EXPLORE THE MATERIAL |
a - Rewrite the records starting at the first line and ending at the line that contains "and judiciously can", replacing "straightforward" with "simple" and leaving everything else unchanged.
b - Extend the hierarchical Naive Bayes notebook from the point where it stops.

# Hierarchical Naive Bayes Model

In [108]:
import pandas as pd

In [109]:
df = pd.read_csv('data/synthetic_dataset.csv')

In [110]:
df.head()

Unnamed: 0,ID,Name,Address,Date of Birth
0,787879,Karen Hughes,"668 Thompson Square, East Monicaburgh, OR 01361",07-18-1995
1,442995,Tracy George,"013 Watson Prairie, North Mistyton, ME 96068",11-04-1977
2,865957,Jennifer Patel,"5787 Kim Summit Apt. 750, Janeport, MI 55669",04-24-2004
3,427670,Ashley Williams,"32599 Tracy Flat, North Lisamouth, MA 38573",05-26-1951
4,294077,Christopher Lee,"PSC 4163, Box 9402, APO AP 88964",06-18-1941


In [111]:
"""
Function to split name into first, middle, and last name
"""
def split_name(name):
    name = name.split()

Stored data entries:
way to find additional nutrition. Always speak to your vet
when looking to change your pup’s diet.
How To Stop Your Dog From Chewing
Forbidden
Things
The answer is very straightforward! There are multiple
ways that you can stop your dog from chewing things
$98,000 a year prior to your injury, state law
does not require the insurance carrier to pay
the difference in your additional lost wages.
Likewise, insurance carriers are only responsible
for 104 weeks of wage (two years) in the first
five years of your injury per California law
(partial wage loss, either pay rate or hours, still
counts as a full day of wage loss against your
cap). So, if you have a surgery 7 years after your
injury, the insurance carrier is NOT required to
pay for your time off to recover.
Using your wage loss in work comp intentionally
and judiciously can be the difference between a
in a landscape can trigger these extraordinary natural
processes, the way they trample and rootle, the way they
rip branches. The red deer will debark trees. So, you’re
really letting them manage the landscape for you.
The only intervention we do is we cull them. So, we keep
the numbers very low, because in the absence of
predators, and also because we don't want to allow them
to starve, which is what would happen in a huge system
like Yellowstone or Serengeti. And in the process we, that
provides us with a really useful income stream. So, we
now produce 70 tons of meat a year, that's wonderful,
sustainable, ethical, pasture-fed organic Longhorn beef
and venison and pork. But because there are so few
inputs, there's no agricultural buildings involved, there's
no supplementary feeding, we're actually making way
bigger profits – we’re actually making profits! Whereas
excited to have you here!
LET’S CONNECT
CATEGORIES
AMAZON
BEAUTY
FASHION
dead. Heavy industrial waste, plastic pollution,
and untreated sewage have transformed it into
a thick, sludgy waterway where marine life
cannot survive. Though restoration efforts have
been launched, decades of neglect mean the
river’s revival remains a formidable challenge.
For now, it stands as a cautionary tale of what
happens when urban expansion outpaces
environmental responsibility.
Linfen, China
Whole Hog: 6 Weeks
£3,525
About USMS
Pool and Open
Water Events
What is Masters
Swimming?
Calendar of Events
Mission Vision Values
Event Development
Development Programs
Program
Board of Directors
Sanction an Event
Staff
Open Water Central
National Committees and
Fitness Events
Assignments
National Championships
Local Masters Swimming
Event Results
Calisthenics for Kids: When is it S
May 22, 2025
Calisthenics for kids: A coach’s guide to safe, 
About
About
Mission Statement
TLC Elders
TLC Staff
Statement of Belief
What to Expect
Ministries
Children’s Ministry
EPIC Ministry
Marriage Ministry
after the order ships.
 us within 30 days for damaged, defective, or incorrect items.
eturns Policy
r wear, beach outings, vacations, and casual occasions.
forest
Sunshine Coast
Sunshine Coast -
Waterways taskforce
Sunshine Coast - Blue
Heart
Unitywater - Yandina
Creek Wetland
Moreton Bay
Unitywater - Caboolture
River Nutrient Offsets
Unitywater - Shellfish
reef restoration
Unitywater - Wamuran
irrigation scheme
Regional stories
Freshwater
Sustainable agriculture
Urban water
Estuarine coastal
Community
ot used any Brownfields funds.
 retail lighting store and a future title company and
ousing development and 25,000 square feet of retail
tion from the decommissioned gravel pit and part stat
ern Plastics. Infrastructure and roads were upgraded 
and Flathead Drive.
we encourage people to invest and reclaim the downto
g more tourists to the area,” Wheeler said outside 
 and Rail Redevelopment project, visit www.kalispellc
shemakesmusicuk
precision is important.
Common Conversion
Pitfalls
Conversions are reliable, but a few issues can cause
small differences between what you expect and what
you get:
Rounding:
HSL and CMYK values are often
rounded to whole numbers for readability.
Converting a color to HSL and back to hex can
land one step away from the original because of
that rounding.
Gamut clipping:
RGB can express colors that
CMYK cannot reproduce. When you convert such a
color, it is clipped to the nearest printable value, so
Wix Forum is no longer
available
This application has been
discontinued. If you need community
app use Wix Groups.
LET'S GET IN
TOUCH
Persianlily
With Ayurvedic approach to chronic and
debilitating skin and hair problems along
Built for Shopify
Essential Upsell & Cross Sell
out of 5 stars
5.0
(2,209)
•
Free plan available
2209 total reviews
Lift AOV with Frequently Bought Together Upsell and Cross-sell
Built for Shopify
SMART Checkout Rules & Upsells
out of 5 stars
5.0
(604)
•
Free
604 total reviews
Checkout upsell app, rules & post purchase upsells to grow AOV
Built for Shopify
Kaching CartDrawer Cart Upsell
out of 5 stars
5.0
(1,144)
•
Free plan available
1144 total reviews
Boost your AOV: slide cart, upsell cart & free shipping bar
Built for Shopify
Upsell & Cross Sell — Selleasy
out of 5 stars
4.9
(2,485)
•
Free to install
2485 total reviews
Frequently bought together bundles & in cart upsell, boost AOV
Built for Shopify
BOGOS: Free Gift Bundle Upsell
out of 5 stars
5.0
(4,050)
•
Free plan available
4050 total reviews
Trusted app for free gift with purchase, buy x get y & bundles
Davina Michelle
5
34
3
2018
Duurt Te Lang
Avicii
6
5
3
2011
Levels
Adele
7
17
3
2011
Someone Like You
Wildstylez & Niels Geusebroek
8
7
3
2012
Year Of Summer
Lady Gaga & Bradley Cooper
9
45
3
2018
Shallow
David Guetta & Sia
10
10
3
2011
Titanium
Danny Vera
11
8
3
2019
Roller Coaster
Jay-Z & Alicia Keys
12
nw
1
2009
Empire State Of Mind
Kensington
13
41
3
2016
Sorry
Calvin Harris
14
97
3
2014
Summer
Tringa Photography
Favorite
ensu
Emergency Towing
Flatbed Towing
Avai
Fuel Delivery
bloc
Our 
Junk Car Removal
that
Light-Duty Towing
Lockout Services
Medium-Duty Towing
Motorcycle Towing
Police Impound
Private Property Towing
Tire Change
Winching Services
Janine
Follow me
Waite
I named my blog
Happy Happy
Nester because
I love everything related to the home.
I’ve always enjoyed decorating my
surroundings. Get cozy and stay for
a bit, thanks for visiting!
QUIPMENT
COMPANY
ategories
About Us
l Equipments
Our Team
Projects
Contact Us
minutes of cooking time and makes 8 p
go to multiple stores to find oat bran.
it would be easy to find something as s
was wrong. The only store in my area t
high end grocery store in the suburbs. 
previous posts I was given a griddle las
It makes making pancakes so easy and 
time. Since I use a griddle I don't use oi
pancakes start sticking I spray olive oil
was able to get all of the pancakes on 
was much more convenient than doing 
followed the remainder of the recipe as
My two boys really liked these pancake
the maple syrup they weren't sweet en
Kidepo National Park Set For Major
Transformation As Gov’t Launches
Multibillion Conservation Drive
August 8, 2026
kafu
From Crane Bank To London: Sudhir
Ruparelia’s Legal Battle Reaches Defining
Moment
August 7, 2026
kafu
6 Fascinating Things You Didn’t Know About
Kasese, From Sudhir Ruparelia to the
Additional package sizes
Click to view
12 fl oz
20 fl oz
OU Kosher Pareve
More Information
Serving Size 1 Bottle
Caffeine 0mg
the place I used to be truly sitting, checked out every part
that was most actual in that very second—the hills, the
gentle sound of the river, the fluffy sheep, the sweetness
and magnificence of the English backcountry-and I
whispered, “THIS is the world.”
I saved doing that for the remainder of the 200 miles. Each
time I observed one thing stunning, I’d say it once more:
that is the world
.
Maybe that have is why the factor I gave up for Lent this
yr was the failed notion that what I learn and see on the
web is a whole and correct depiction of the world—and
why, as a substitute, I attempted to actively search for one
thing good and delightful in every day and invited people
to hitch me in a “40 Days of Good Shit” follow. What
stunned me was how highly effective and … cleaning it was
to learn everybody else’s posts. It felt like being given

ANSWERS FOR THE EXERCISE |
a -
way to find additional nutrition. Always speak to your vet
when looking to change your pup’s diet.
How To Stop Your Dog From Chewing
Forbidden
Things
The answer is very simple! There are multiple
ways that you can stop your dog from chewing things
$98,000 a year prior to your injury, state law
does not require the insurance carrier to pay
the difference in your additional lost wages.
Likewise, insurance carriers are only responsible
for 104 weeks of wage (two years) in the first
five years of your injury per California law
(partial wage loss, either pay rate or hours, still
counts as a full day of wage loss against your
cap). So, if you have a surgery 7 years after your
injury, the insurance carrier is NOT required to
pay for your time off to recover.
Using your wage loss in work comp intentionally
and judiciously can be the difference between a

b -
    first_name = name[0]
    last_name = name[-1]
    middle_name = " ".join(name[1:-1])
    return first_name, middle_name, last_name

In [112]:
# Split name into first, middle, and last name
df['First Name'], df['Middle Name'], df['Last Name'] = zip(*df['Name'].map(split_name))
# Remove Name column
df.drop('Name', axis=1, inplace=True)

In [113]:
# Reorder cols to put name cols in front
df = df[['First Name', 'Middle Name', 'Last Name', 'Date of Birth', 'Address', 'ID']]

In [114]:
df.head()

Unnamed: 0,First Name,Middle Name,Last Name,Date of Birth,Address,ID
0,Karen,,Hughes,07-18-1995,"668 Thompson Square, East Monicaburgh, OR 01361",787879
1,Tracy,,George,11-04-1977,"013 Watson Prairie, North Mistyton, ME 96068",442995
2,Jennifer,,Patel,04-24-2004,"5787 Kim Summit Apt. 750, Janeport, MI 55669",865957
3,Ashley,,Williams,05-26-1951,"32599 Tracy Flat, North Lisamouth, MA 38573",427670
4,Christopher,,Lee,06-18-1941,"PSC 4163, Box 9402, APO AP 88964",294077


Sample 200 records from dataframe.

In [115]:
# Sample 200 records from df into new df and remove them from the old df
df_sample = df.sample(200)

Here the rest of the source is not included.